Material provided Block Start
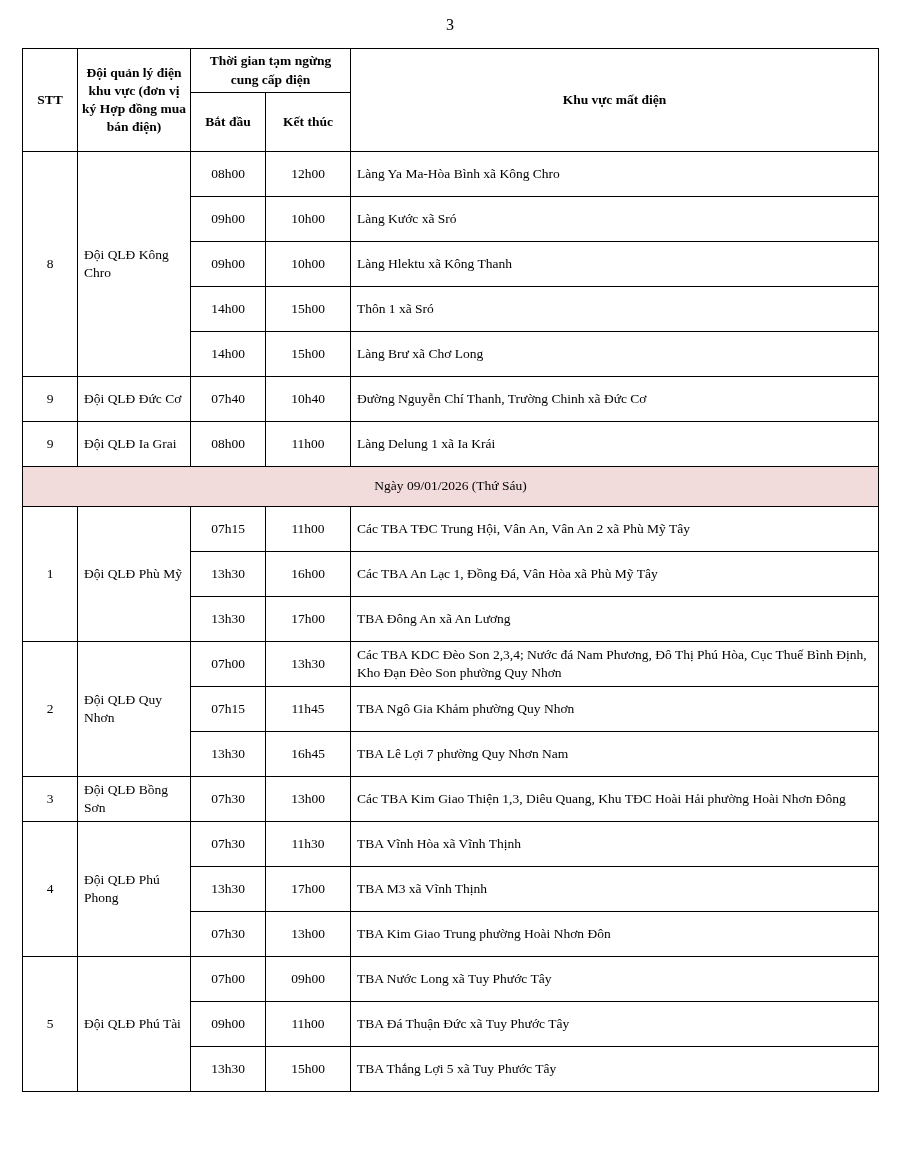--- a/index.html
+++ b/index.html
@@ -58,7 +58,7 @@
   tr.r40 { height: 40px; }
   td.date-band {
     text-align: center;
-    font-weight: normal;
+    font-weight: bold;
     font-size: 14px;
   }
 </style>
Material provided Block End
■ Task brief:
How many lines in the records above contain the word "weight"? Reply with the number alone.

■ Exercise output:
2